As advocates like Tomalia and Hennink use their voice to spread the word about ROS1 testing and treatment access at medical conferences and in discussions with oncologists, the ROS1ders have grown to nearly 500 people with related patient advocacy and research efforts cropping up in the Netherlands, Belgium, other parts of Europe, and Australia.
Through her own speaking engagements, Hennink has urged other centers closer to home to continue developing related strategies, arguing that they can "copy and paste" from the US-based project to grow collaborations and resources in Europe.

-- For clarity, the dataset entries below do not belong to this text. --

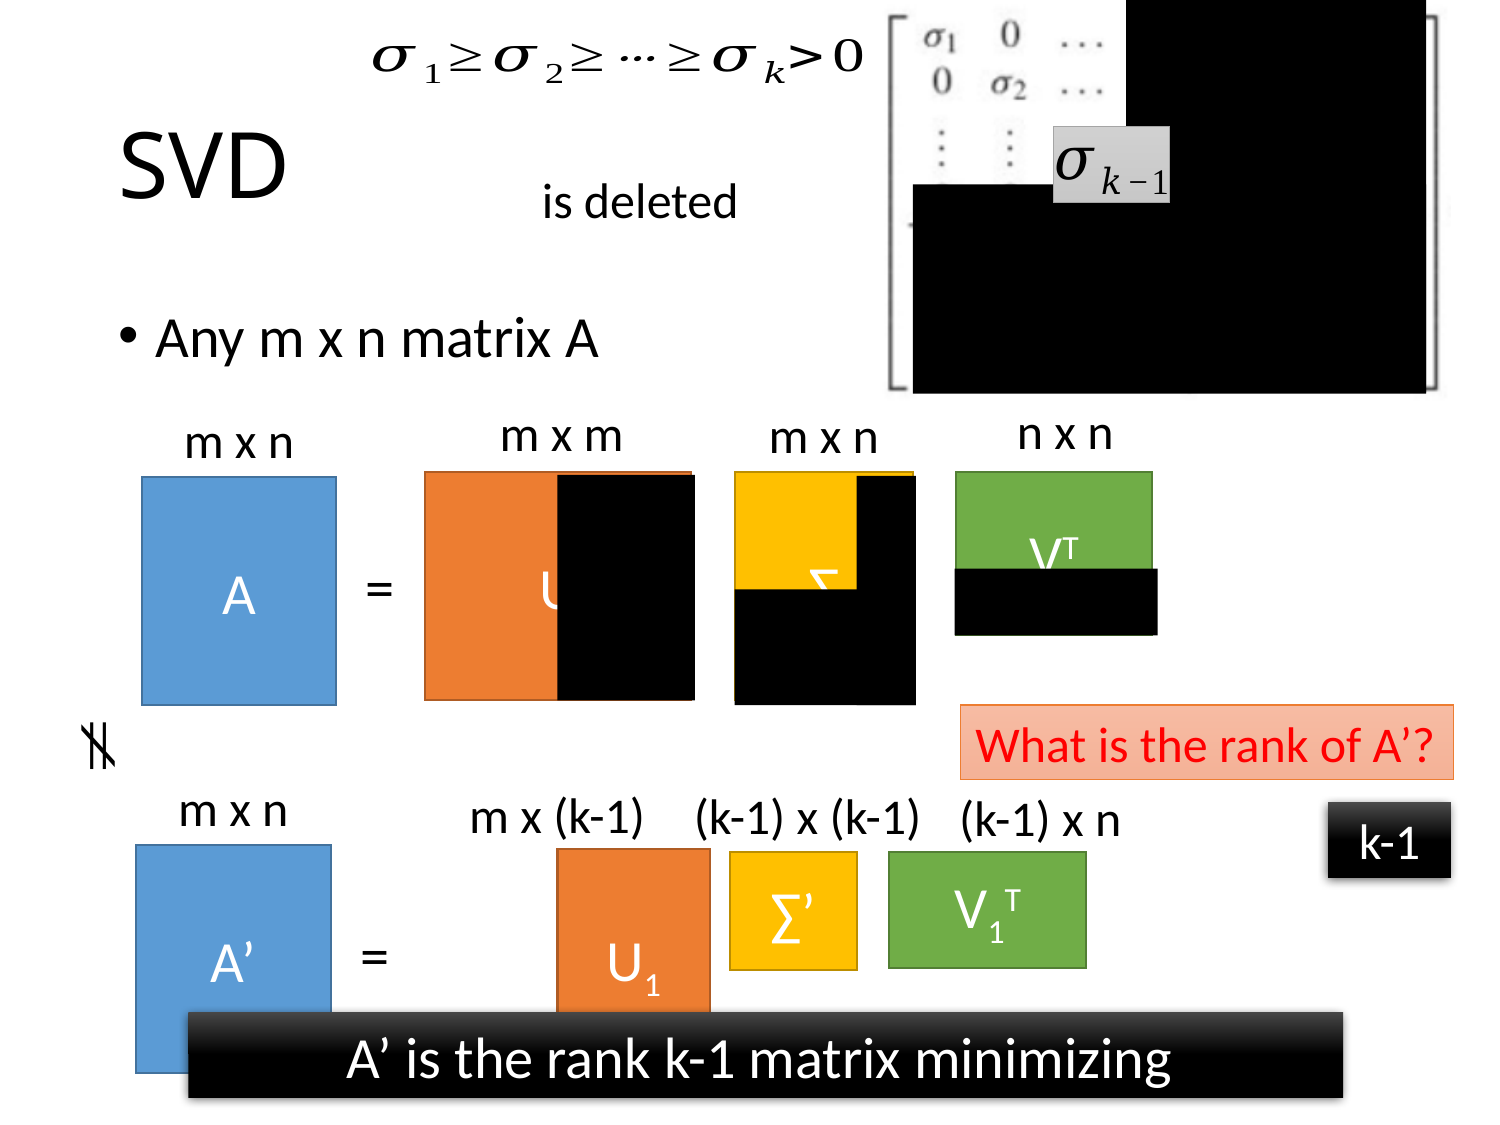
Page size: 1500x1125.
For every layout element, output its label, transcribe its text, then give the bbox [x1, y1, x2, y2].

title SVD [103, 59, 880, 278]
text_box ∑’ [729, 853, 858, 971]
text_box V1T [888, 853, 1087, 969]
text_box U1 [556, 852, 711, 1007]
text_box (k-1) x n [928, 778, 1152, 854]
text_box [734, 588, 856, 706]
text_box = [320, 543, 440, 628]
list Any m x n matrix A [103, 299, 1397, 1014]
text_box m x n [157, 400, 321, 476]
text_box m x n [151, 768, 316, 844]
text_box ∑ [734, 471, 914, 588]
text_box What is the rank of A’? [960, 704, 1454, 780]
text_box A’ [135, 844, 332, 1074]
text_box = [315, 911, 435, 996]
text_box [556, 474, 696, 701]
text_box k-1 [1328, 802, 1451, 878]
text_box m x n [742, 396, 906, 471]
text_box n x n [983, 405, 1147, 468]
text_box U [424, 471, 692, 701]
text_box A [141, 476, 337, 706]
text_box [954, 568, 1159, 636]
text_box [856, 475, 917, 706]
text_box VT [955, 471, 1153, 568]
text_box (k-1) x (k-1) [655, 777, 960, 853]
picture [880, 0, 1451, 405]
text_box m x (k-1) [439, 776, 675, 852]
text_box m x m [480, 393, 644, 469]
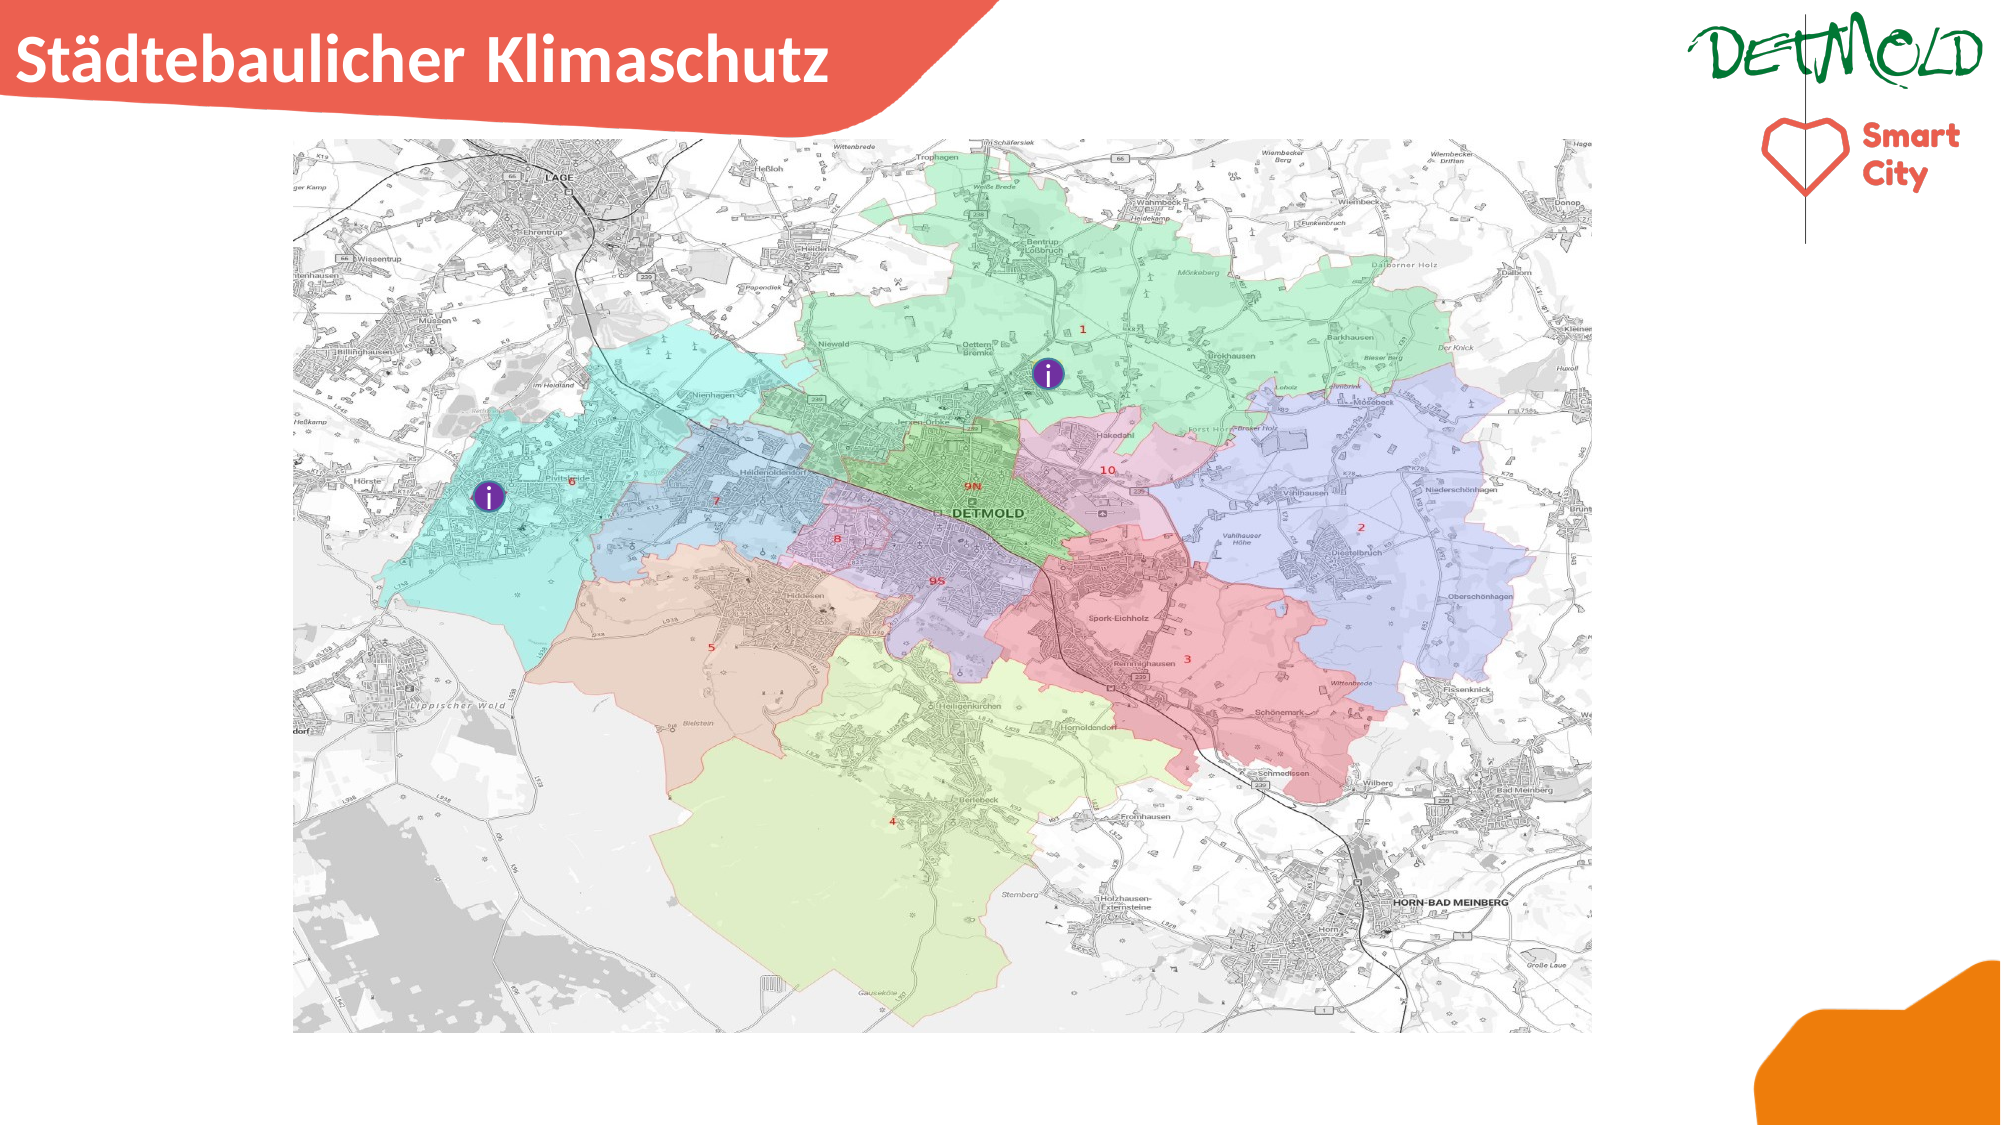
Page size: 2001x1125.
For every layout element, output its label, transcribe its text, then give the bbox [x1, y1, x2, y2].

picture [0, 0, 2001, 1125]
slide_number 8 [1647, 1042, 1768, 1103]
picture [1635, 0, 2001, 297]
title Städtebaulicher Klimaschutz [0, 0, 933, 131]
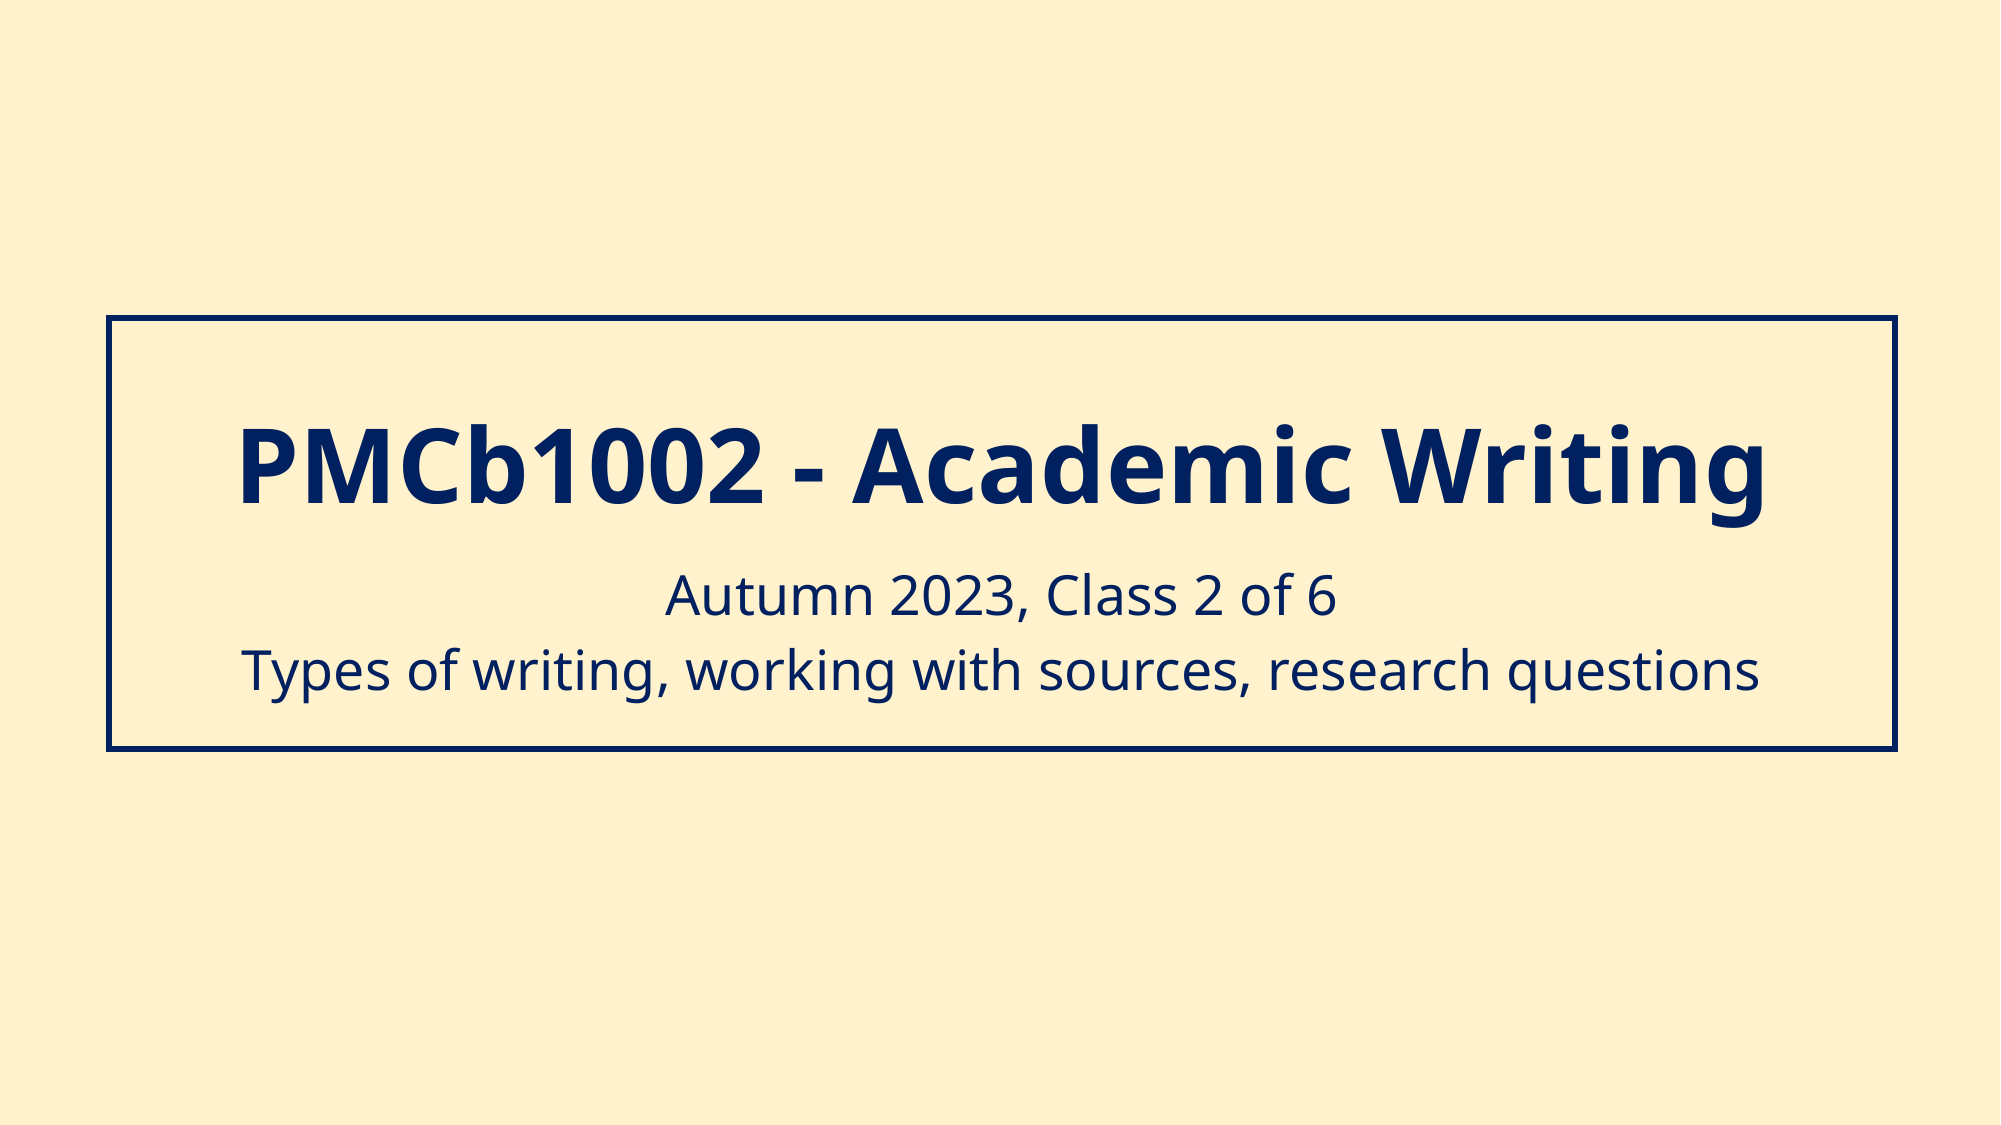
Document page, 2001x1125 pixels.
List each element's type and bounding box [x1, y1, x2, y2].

text_box [108, 317, 1896, 750]
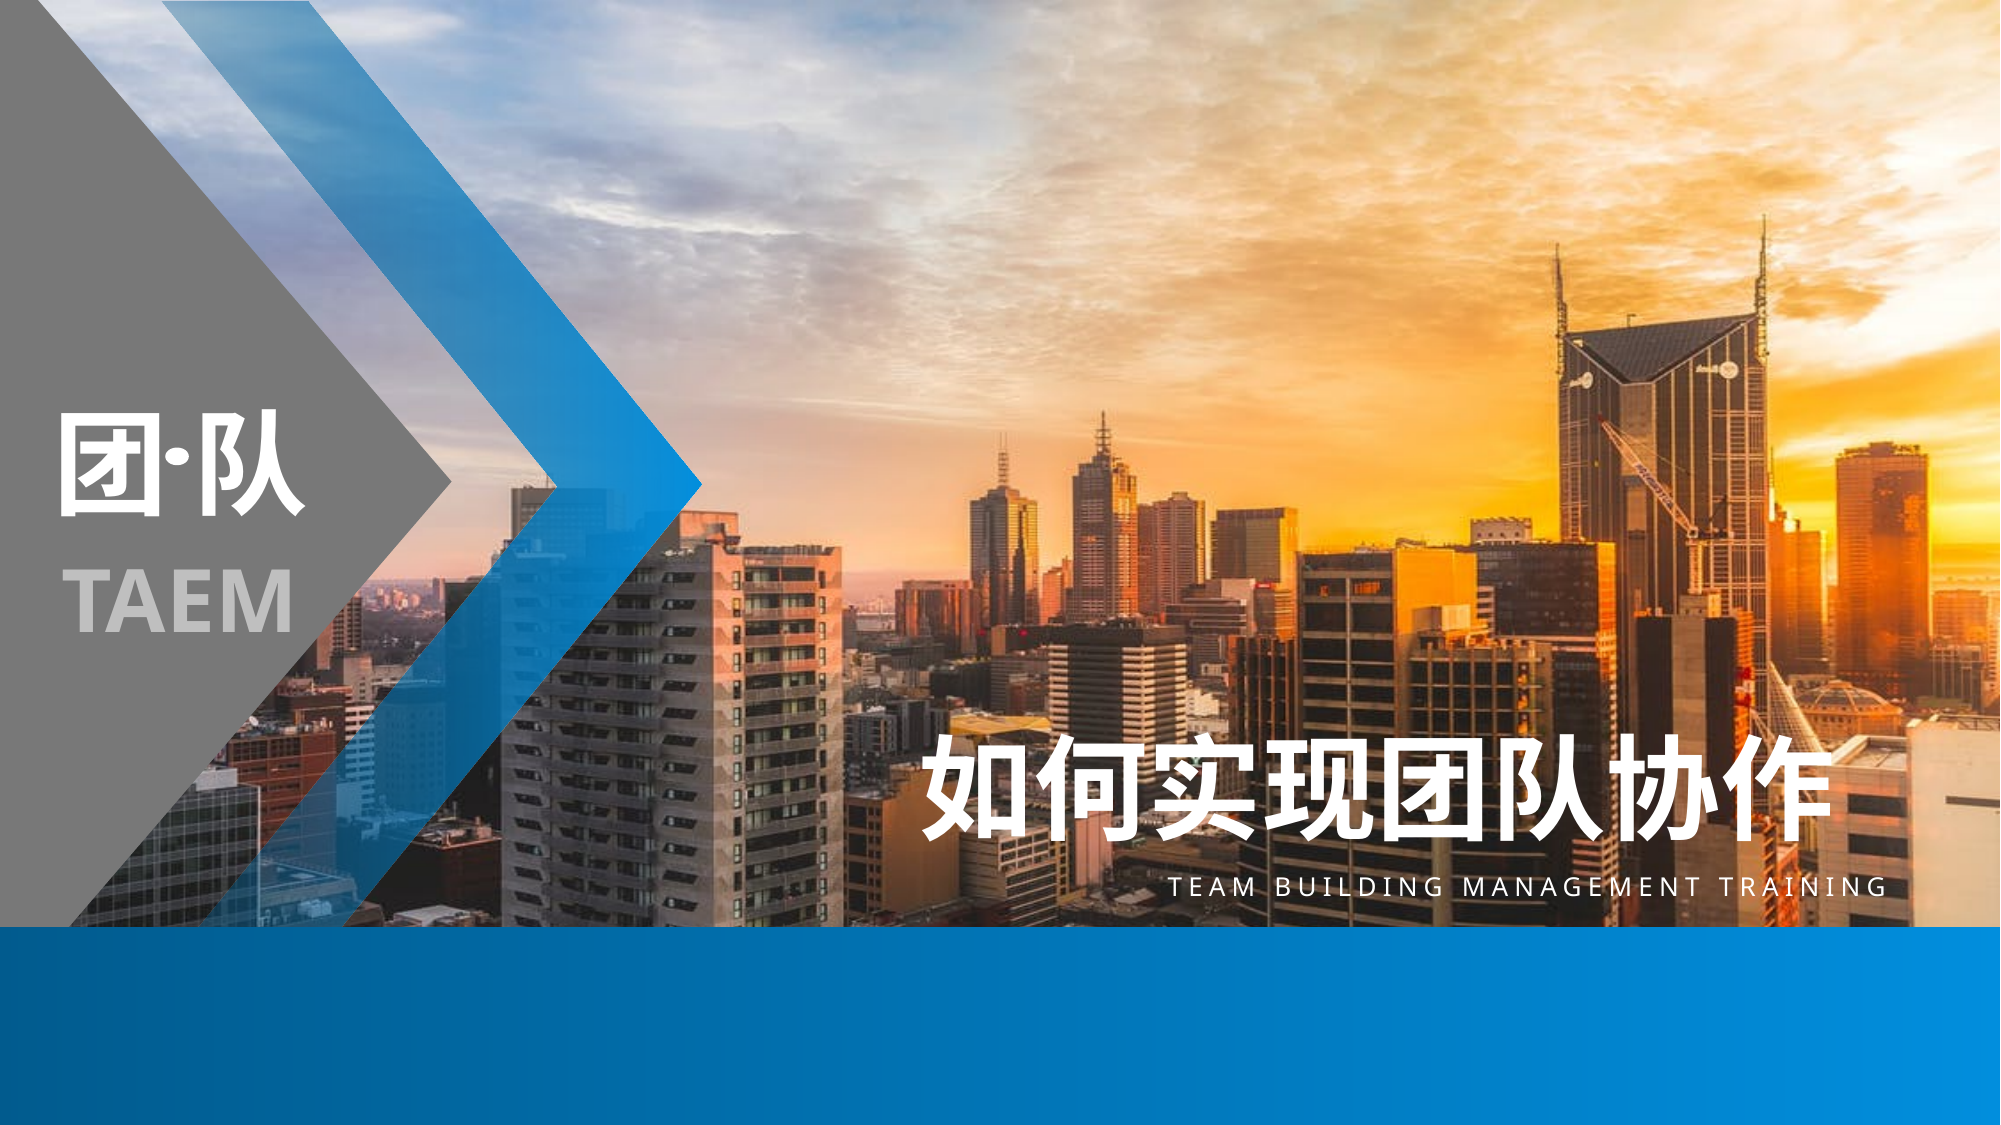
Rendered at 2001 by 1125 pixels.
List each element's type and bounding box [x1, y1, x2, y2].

picture [0, 0, 2000, 1125]
text_box [33, 384, 328, 659]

She acknowledges that unique challenges do exist in Europe — from country-specific health systems within the European Union to cultural norms that may make patients more reticent to question their oncologist's treatment recommendations.
"We are taken care of by our healthcare system," Hennink said. "That's a good thing, but it also becomes difficult when you have a rare disease."
Still, progress has been made toward new ROS1-rearranged cell lines, with the first patient sample submitted for cell line production in the Netherlands earlier this month, Hennink explained, after two years of preparation.
"It makes me proud," she said, that "we, a small country like the Netherlands, can do something like that. Now, we want to explore all the research for ROS1."